Selected extract:
Daphne Doody-Green: Water efficiency needs a behaviour-change reset
Daphne Doody-Green: Water efficiency needs a behaviour-change reset
Daphne Doody-Green, chief executive of the Bathroom Association, argues that the next phase of water efficiency will not be won by specification alone, and that bathroom retailers have a central role in turning good products into lasting consumer habits.
It is tempting to believe that water efficiency is mainly a product story: fit a better shower, install a more efficient toilet, and the savings will take care of themselves. While water-efficient products undoubtedly deliver significant savings, evidence is increasingly clear that the next phase of water efficiency will also depend on human behaviour.
What is striking is that both the engineering and behavioural evidence now point in the same direction. Affinity Water’s Project Zero report shows that water reuse systems and next-generation fixtures could make a substantial difference, with reuse potentially cutting potable demand by 20-23% and high-efficiency fixtures and appliances reducing end-use consumption by 40-60% in new developments. But the same report is refreshingly honest that behavioural factors are 'a critical aspect' of whether theoretical savings are realised in practice.
That point is reinforced by the University of Surrey-led Promoting Domestic Water Efficiency Via Behaviour Change research, which anyone in our sector should read carefully. The researchers found that bathroom-based behaviours were the highest-priority targets for change. The report is especially useful because it challenges a lazy assumption that giving people more information will be enough. Many water-using behaviours are habitual, the authors argue, and habits are not reliably disrupted by education alone. Their recommendation is to use more habit-breaking strategies, such as shower-timer feedback, and interventions timed around key context changes, such as when people refit their bathrooms. That last point should make bathroom retailers sit up.

Task requirements: For the commentary on water efficiency, decide whether each statement agrees with it, answering yes or no and quoting the deciding words: (a) Project Zero finds that reuse could lower potable demand by 20-23%; (b) the Surrey-led research holds that giving people more information is enough to change water habits; (c) the Surrey-led research ranks kitchen-based behaviours as the top targets for change. The material placed after this has no role in the work.

Entries supplied:
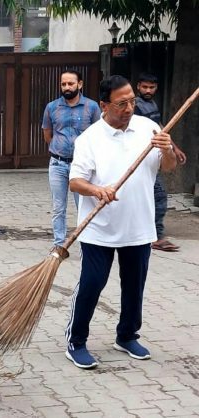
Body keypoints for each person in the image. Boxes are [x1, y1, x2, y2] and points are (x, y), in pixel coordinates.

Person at [64, 75, 177, 369]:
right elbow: (75, 182)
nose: (129, 107)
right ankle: (76, 340)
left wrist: (166, 149)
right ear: (104, 105)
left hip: (139, 226)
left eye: (132, 101)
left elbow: (169, 167)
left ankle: (127, 336)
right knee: (92, 283)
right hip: (99, 229)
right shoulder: (90, 138)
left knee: (134, 285)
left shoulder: (149, 129)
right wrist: (97, 189)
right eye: (121, 103)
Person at [42, 70, 101, 248]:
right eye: (63, 84)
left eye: (70, 84)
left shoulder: (91, 107)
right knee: (58, 208)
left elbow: (98, 134)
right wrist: (59, 148)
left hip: (81, 166)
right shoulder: (52, 107)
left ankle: (87, 242)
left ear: (80, 84)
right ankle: (59, 244)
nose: (67, 87)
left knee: (83, 205)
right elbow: (47, 133)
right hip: (57, 164)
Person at [134, 72, 187, 252]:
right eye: (145, 87)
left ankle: (150, 233)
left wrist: (174, 148)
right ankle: (155, 236)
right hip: (140, 158)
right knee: (159, 195)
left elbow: (160, 129)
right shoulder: (135, 106)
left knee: (154, 195)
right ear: (138, 87)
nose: (148, 90)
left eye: (152, 87)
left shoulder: (151, 105)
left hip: (153, 157)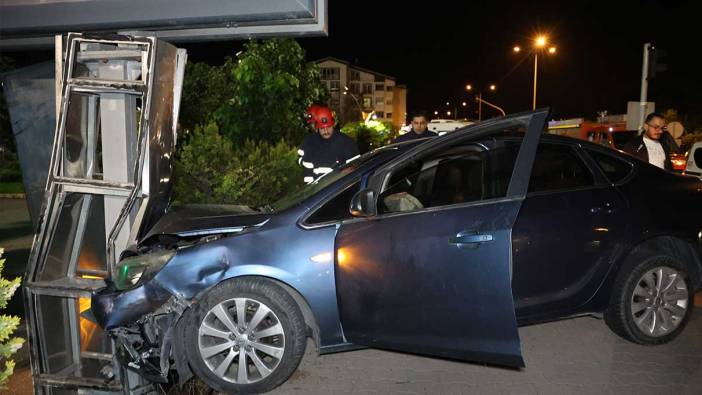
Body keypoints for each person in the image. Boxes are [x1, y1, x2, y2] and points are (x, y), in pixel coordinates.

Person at [298, 104, 359, 184]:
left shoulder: (345, 142)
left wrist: (341, 175)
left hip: (338, 189)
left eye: (328, 127)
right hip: (312, 190)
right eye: (322, 128)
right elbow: (300, 160)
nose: (326, 131)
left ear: (333, 124)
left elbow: (356, 165)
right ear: (317, 127)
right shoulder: (308, 142)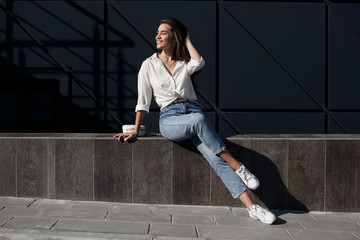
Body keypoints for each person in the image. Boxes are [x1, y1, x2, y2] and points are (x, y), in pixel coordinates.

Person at [114, 18, 276, 225]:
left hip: (192, 111)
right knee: (200, 120)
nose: (157, 36)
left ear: (175, 37)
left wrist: (187, 39)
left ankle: (253, 208)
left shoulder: (183, 63)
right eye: (158, 32)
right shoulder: (148, 65)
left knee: (217, 160)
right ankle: (238, 167)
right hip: (170, 119)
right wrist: (135, 130)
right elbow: (142, 102)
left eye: (163, 32)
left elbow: (199, 61)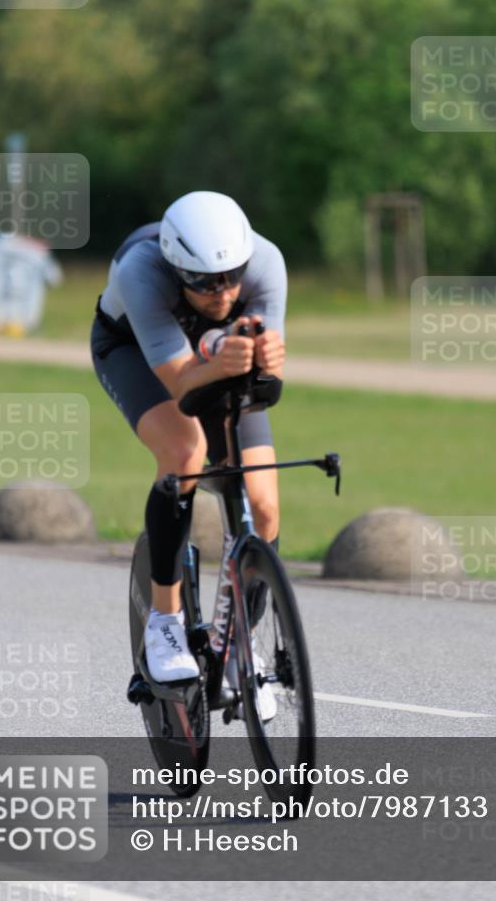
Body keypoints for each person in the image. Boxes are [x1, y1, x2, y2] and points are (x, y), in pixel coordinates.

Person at [90, 191, 286, 718]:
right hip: (133, 351)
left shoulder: (266, 263)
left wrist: (264, 362)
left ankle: (246, 650)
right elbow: (181, 386)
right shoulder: (141, 273)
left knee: (264, 506)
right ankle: (164, 620)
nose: (223, 292)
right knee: (186, 452)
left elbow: (268, 384)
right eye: (203, 282)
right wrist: (220, 361)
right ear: (177, 270)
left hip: (213, 357)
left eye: (232, 276)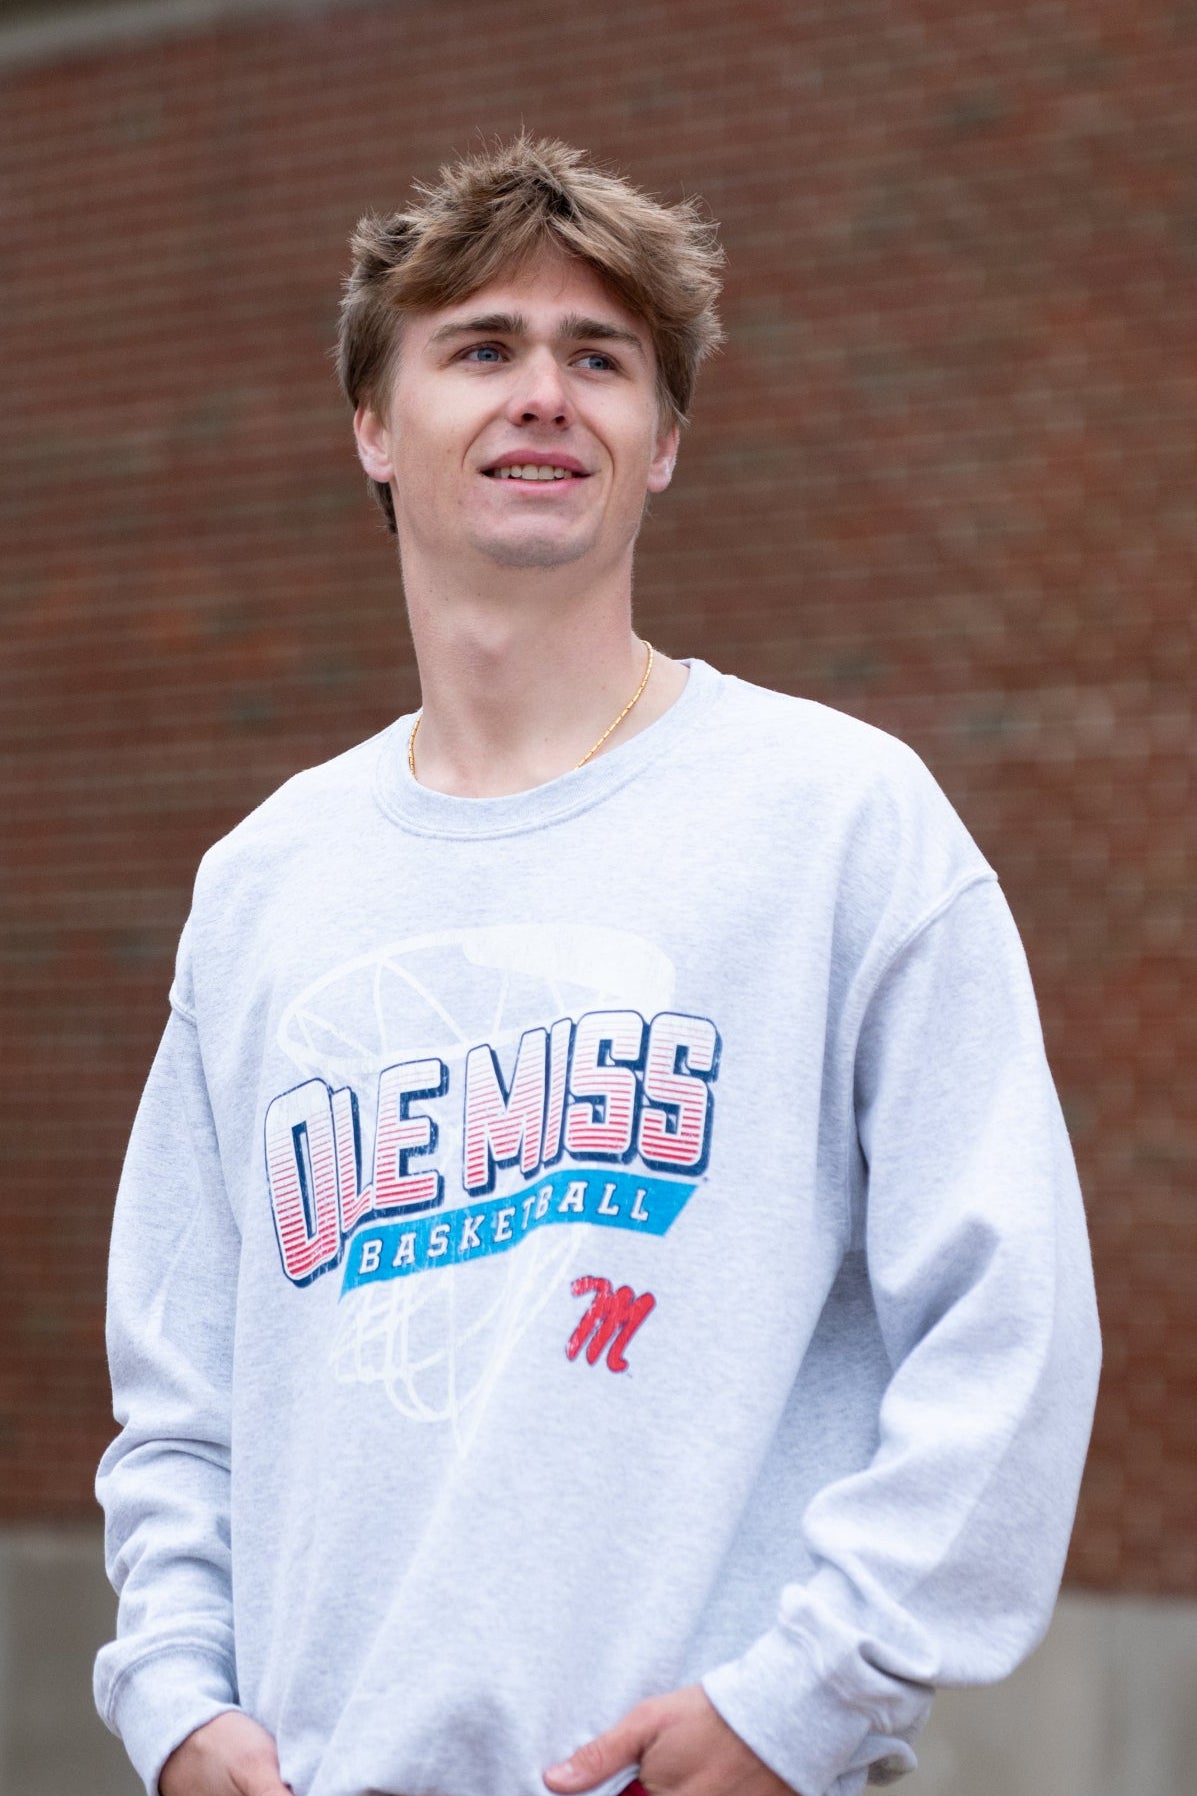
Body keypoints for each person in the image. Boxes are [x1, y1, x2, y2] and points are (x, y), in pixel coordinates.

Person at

Answer space:
(a) Yes: "reuse potentially cutting potable demand by 20-23%"
(b) No: "habits are not reliably disrupted by education alone"
(c) No: "bathroom-based behaviours were the highest-priority targets for change"